Third person can be done really well, you know, but you actually have to work with it and make sure that you’re using all of the tricks and techniques that authors can to make third person work. If you haven’t got that level of skill you need to go for first person because first person allows us to really get into the character’s head and if you’re struggling with third person but you really want to make it work one thing that you can do is third person fixed POV. So instead of having an omniscient narrator who can travel around with every single character and who can head skip – which happens quite a few times in this book, during even the same scene we head skip – what you can do is just have one character who you focus on.
So for example in this book the whole thing could have been told but from Violet’s perspective. All the other stuff that’s in there wasn’t necessary and some of it even betrayed the twist long long long before it happened in the book so when the twist came it wasn’t a twist because I’d already worked it out. That’s not a good satisfying ending for the reader and it’s not necessary for the plot of the book.

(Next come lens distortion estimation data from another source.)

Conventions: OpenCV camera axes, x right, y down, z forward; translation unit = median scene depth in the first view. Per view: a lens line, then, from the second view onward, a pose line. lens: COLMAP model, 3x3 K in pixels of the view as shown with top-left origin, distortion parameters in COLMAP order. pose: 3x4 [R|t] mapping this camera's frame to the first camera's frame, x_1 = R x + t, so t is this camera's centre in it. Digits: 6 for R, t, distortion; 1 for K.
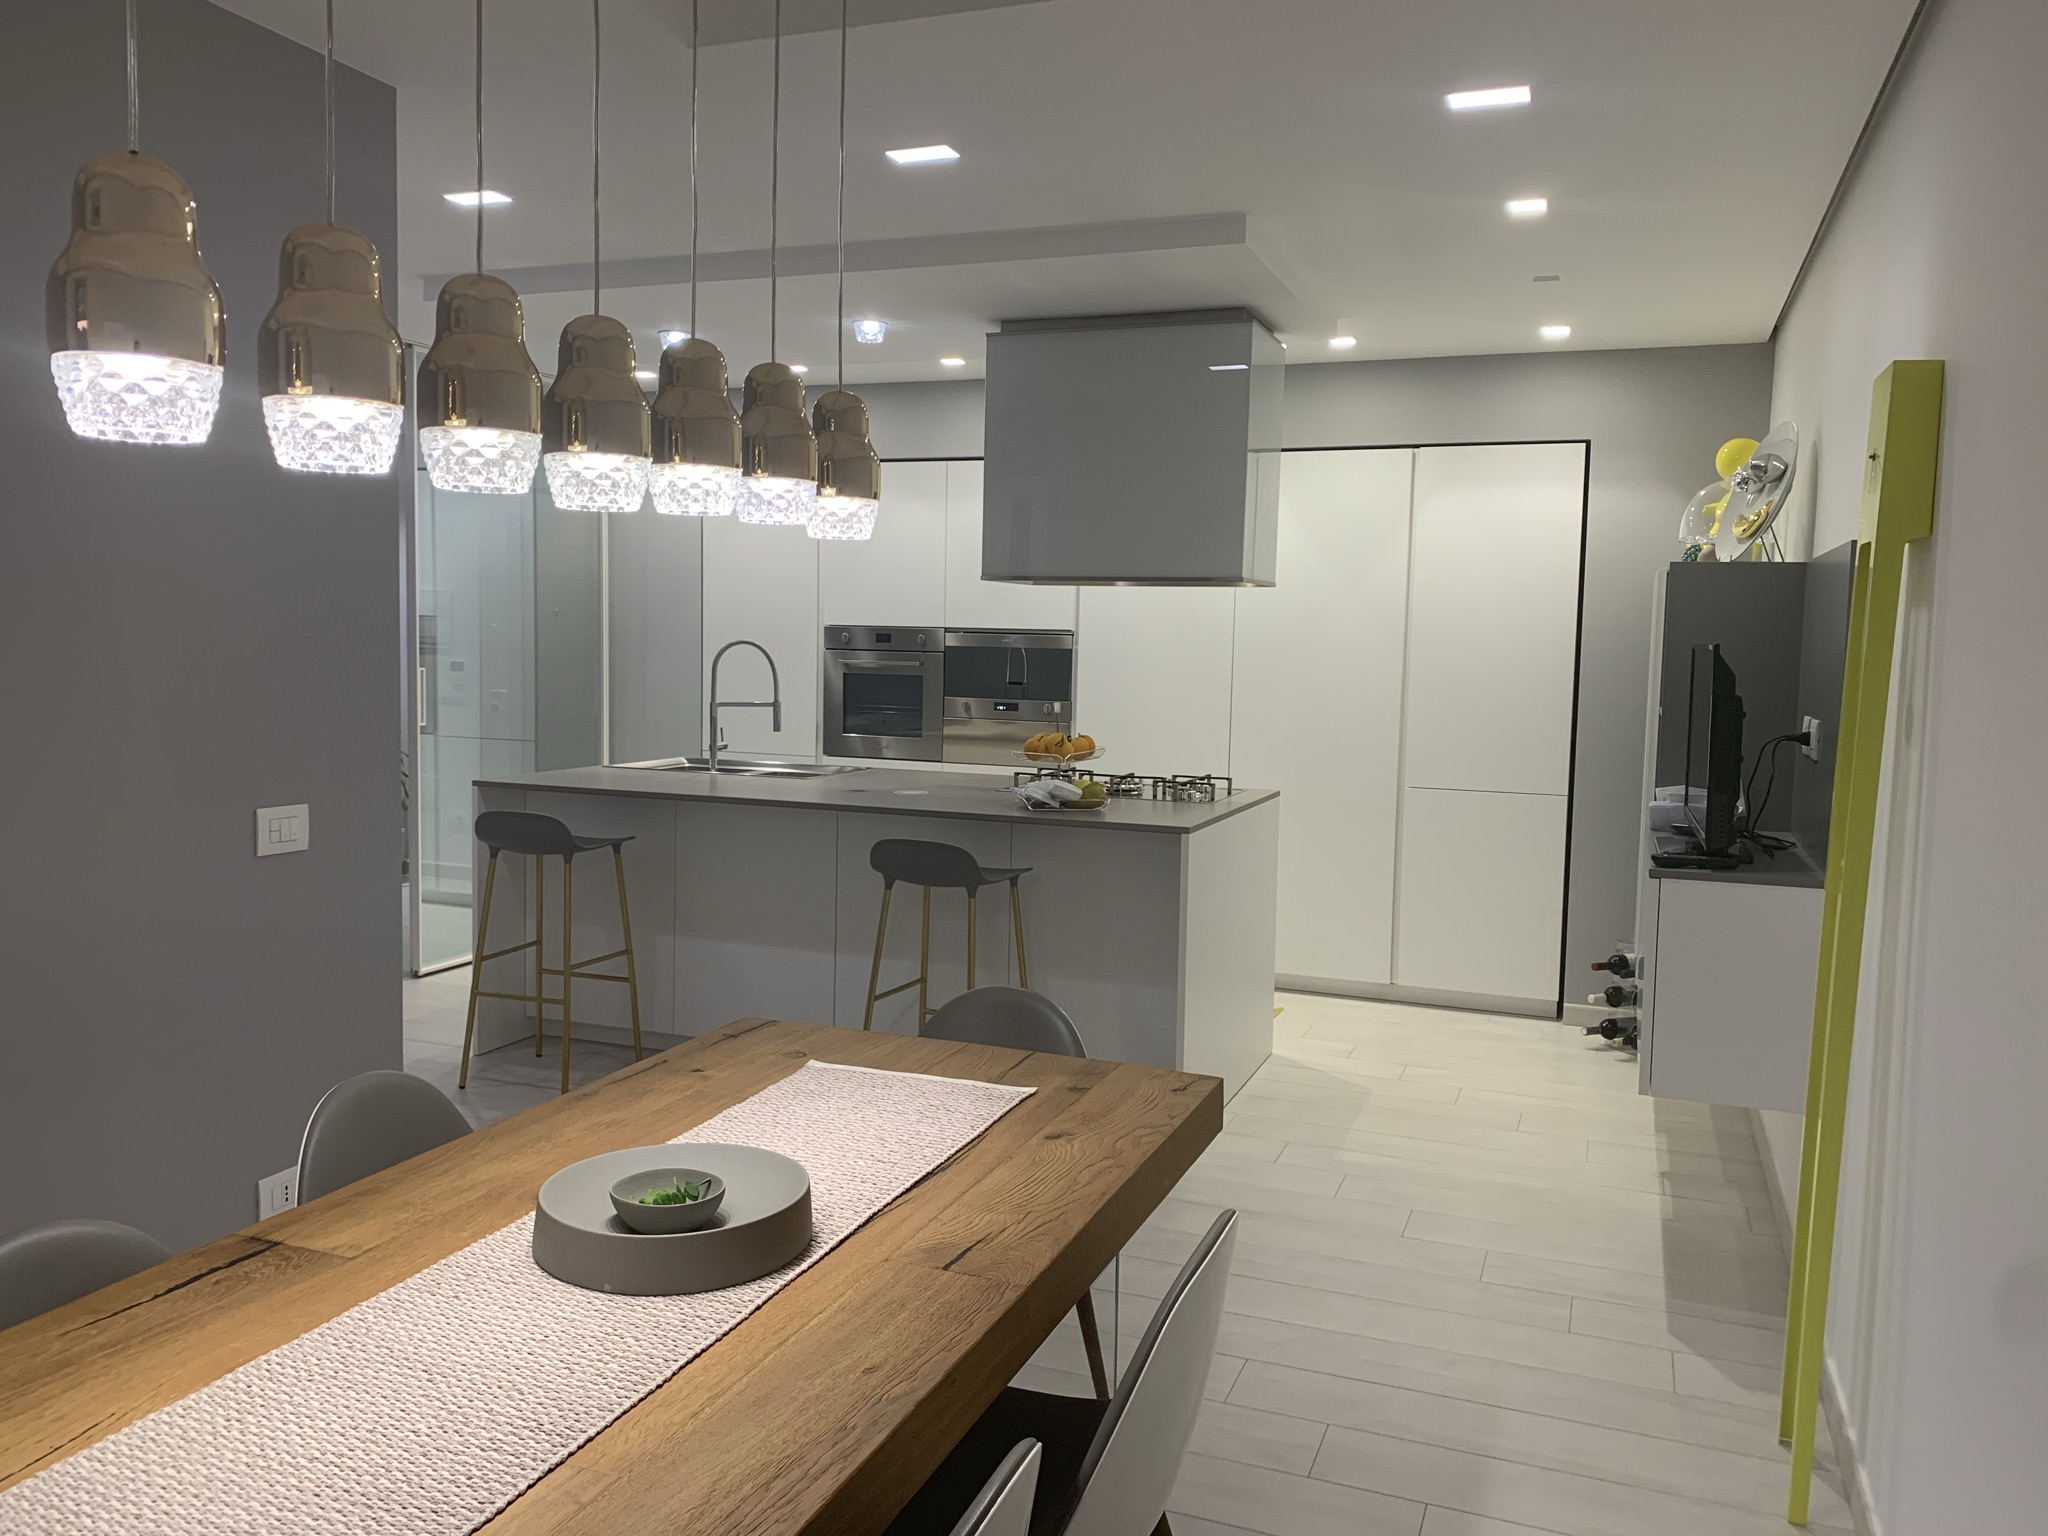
lens RADIAL K [[1552.1, 0, 1024.0], [0, 1552.1, 768.0], [0, 0, 1]] dist [0.006042, 0.001600]
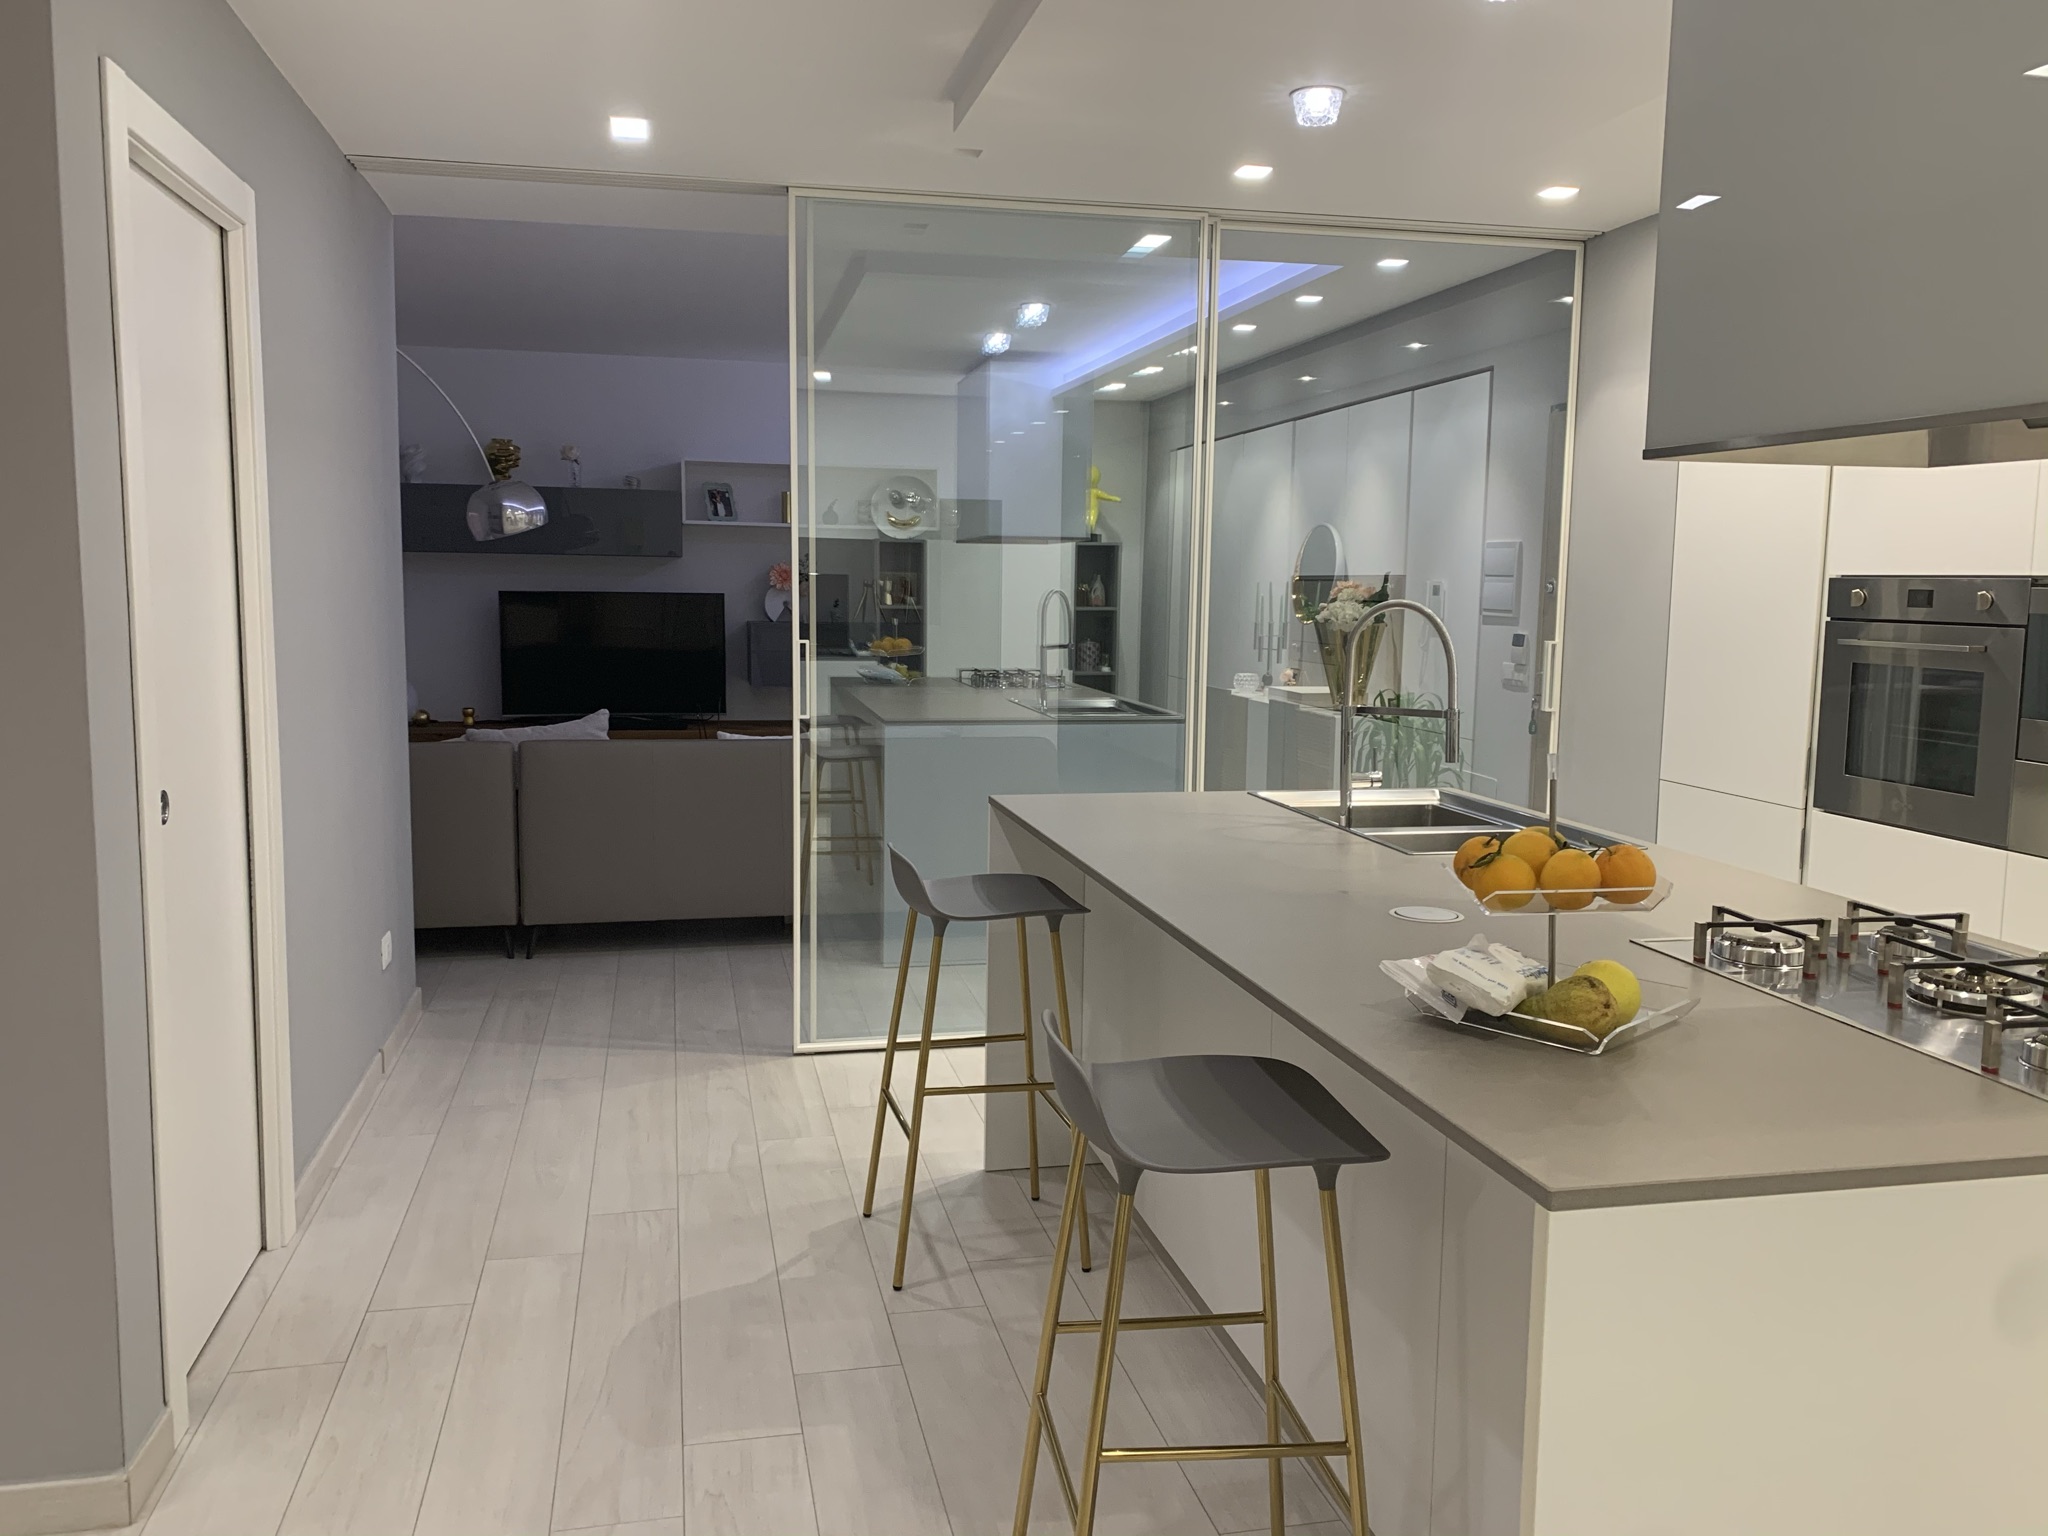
lens RADIAL K [[1552.1, 0, 1024.0], [0, 1552.1, 768.0], [0, 0, 1]] dist [0.006042, 0.001600]
pose [[0.546507, 0.085569, -0.833072, 0.187946], [-0.070285, 0.995943, 0.056190, -0.035063], [0.834500, 0.027844, 0.550304, 0.460049]]
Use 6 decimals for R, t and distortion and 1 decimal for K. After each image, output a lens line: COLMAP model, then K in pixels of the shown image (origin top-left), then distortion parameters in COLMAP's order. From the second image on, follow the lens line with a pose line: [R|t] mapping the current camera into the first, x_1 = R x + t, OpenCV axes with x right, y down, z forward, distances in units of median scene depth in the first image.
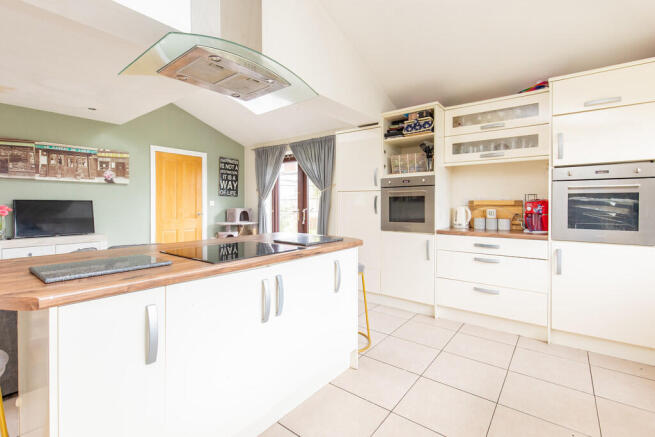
lens RADIAL K [[302.5, 0, 325.9], [0, 302.5, 206.6], [0, 0, 1]] dist [0.001445, 0.000472]
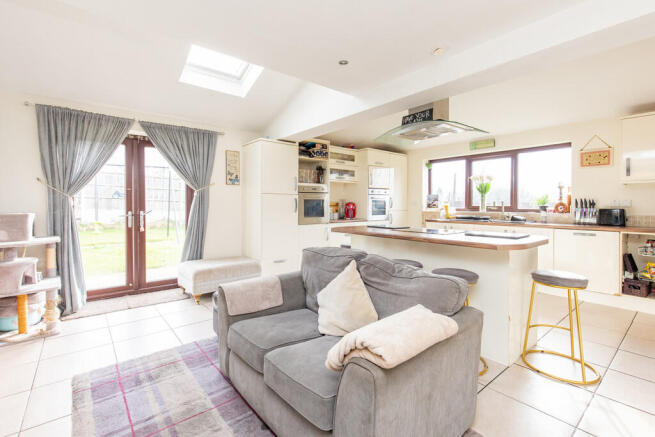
lens RADIAL K [[302.5, 0, 325.9], [0, 302.5, 206.6], [0, 0, 1]] dist [0.001445, 0.000472]
pose [[0.213642, -0.007177, 0.976886, -1.064530], [0.004615, 0.999969, 0.006337, -0.008562], [-0.976901, 0.003154, 0.213668, 0.596625]]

In fact, it would have been a lot more suspenseful and a lot more shocking if we didn’t know who/what the second identity of a certain character was, trying not to give spoilers here, before it was revealed. Okay, so you can just use single fixed POV to make sure that you can get more into the head of that character. If we see everything that’s happening to them, if we don’t skip important conversations, if we don’t skip important life moments and development moments, but we stick with that character the whole way through the plot that can build up a lot more empathy with the reader and that’s what you want. So those are my three key takeaways from The City of Stardust.
What a beautiful edition that I have from Fairyloot but unfortunately again I hate to do negative things like this. As a fellow author I know that it can hurt to hear this kind of thing so I’m not tagging the author. Please don’t tag the author if you’re leaving a comment but I just want to make the whole world better at writing and I want to read better books so please take these tips and do with them what you will.